Recognised as the first point of reference for anything pertaining to Power and Electrical Equipment, IEEMA plays a primary role to facilitate the creation of a conducive environment for the growth of the electrical industry by providing key services like Policy Advocacy. The Government officials laud IEEMA for its data-backed representations. It also continues to represent the interests of its members, in consonance with National interest.

A prominent size and space is occupied by the Electrical Equipment and Machinery in the Capital Goods Sector, which is more than 45 percent of the entire Capital Goods Sector. The industry is 6.8% of the manufacturing sector in terms of value and 1.07% of the NOP. It also provides direct and indirect employment to 1.5 million people and over 5 million across the entire value chain.

==Export promotion==
IEEMA organizes delegation visits and participation in exhibitions abroad for the promotion of export of its members.
Activities of IEEMA
Interactive session of IEEMA
International Events participation of IEEMA
IEEMA IBD Meetings
MoU Partners of IEEMA
Participation at International Event
Participation on Hannover Messe, Germany
Participation in Africa Utility Week, Cape Town S Africa
Participation in 5th International Istanbul Smart Grids and Cities Congress and Fair, Istanbul, Turkey
Participation in Middle East Electricity Dubai

==Publications==

=== Information circulars ===
Through its circulars, the Government circulates information about procedural and policy changes made in taxation, import-export policy, industrial regulations, as well as tender information, business opportunities, production and import-export statistics, standards, and other matters of interest to the industry.

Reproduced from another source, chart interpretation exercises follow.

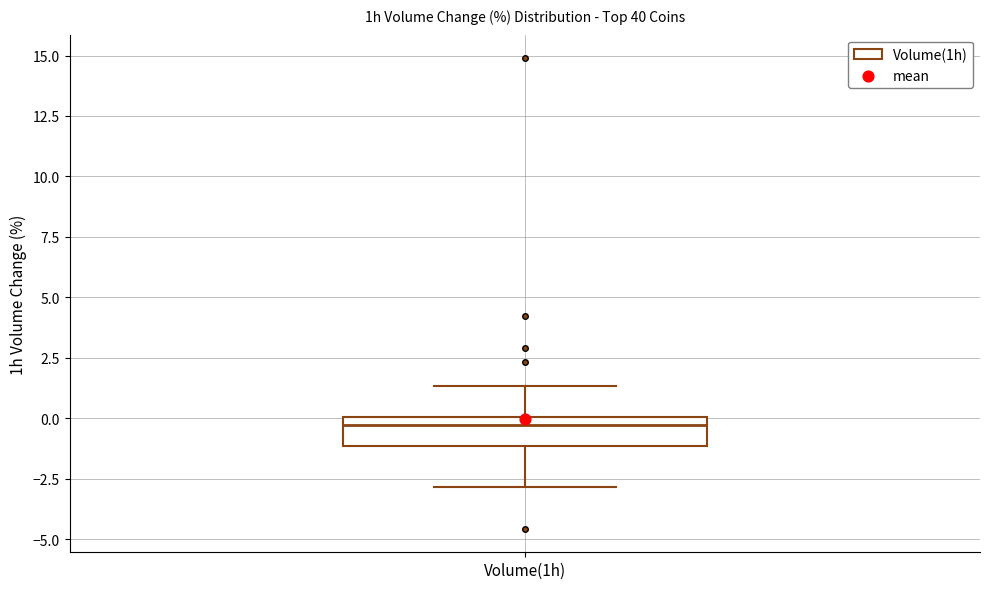

Transcribe this box plot: give where the median line is, the range the box spans, and where the two whiskers end, as read against the y-axis. The values are not printed on the chart, so give them approximately, as read against the axis.

median -0.5, box -1.0 to 0.0, whiskers -3.0 to 1.5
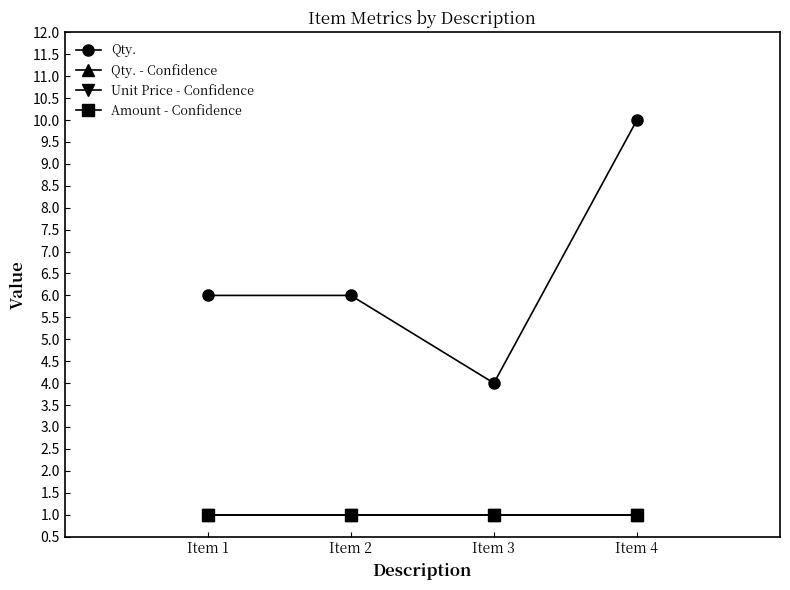

Reading left to right, extract all data points from this chart.

Qty.: Item 1=6	Item 2=6	Item 3=4	Item 4=10
Qty. - Confidence: Item 1=1	Item 2=1	Item 3=1	Item 4=1
Unit Price - Confidence: Item 1=1	Item 2=1	Item 3=1	Item 4=1
Amount - Confidence: Item 1=1	Item 2=1	Item 3=1	Item 4=1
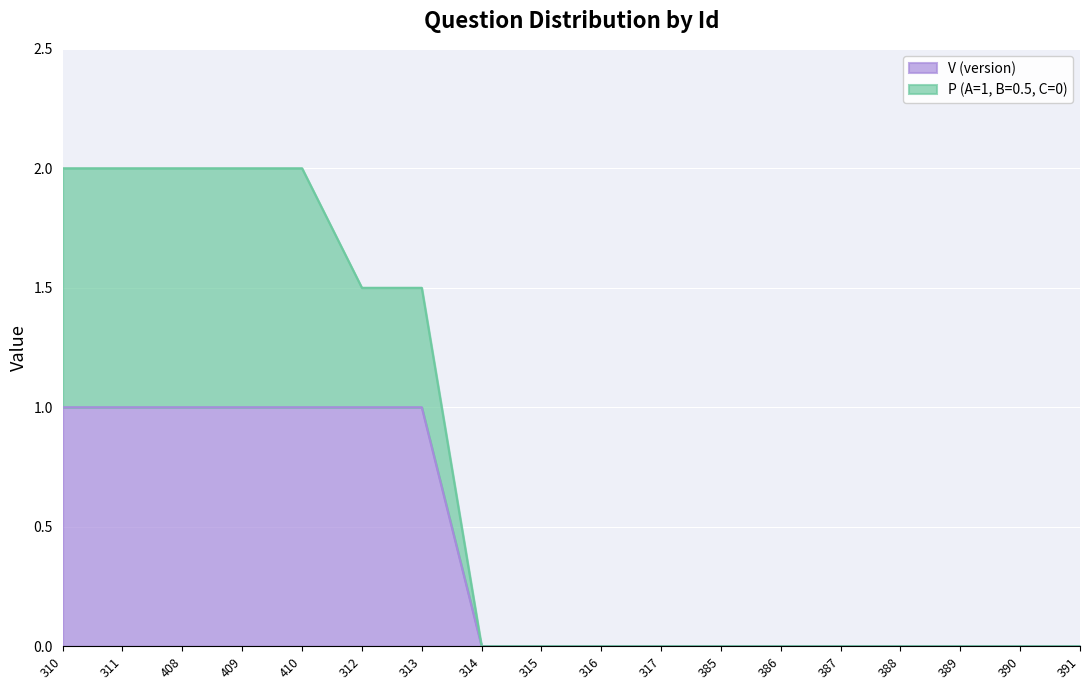

Is it true that V (version) equals 0.3 at 386?

False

IEEMA Journal is a publication of IEEMA which covers technical and techno-commercial articles, industry information, statistics, business opportunities, IEEMA activities etc. IEEMA Journal is the leading electrical & electronics monthly published by IEEMA since June 1981, covering articles of techno-commercial importance, national and international news related to power sector. It is the only trade journal certified by Audit Bureau of Circulation (ABC), with the circulation of 10,000 copies every month.

===Directory of members===
A directory of members, IEEMA Directory containing information about its members and the industry.

==Events==
===ELECRAMA ===
ELECRAMA is a biennial exhibition for power, electrical, and industrial electronics and allied products organized by IEEMA. It is one of the largest international exhibition of electrical and industrial electronics industry in the world.

===TRAFOTECH===
TRAFOTECH Global Conference is an international event.

===IEEMA training programs===
IEEMA organizes training programs catering to the needs of the Indian industry.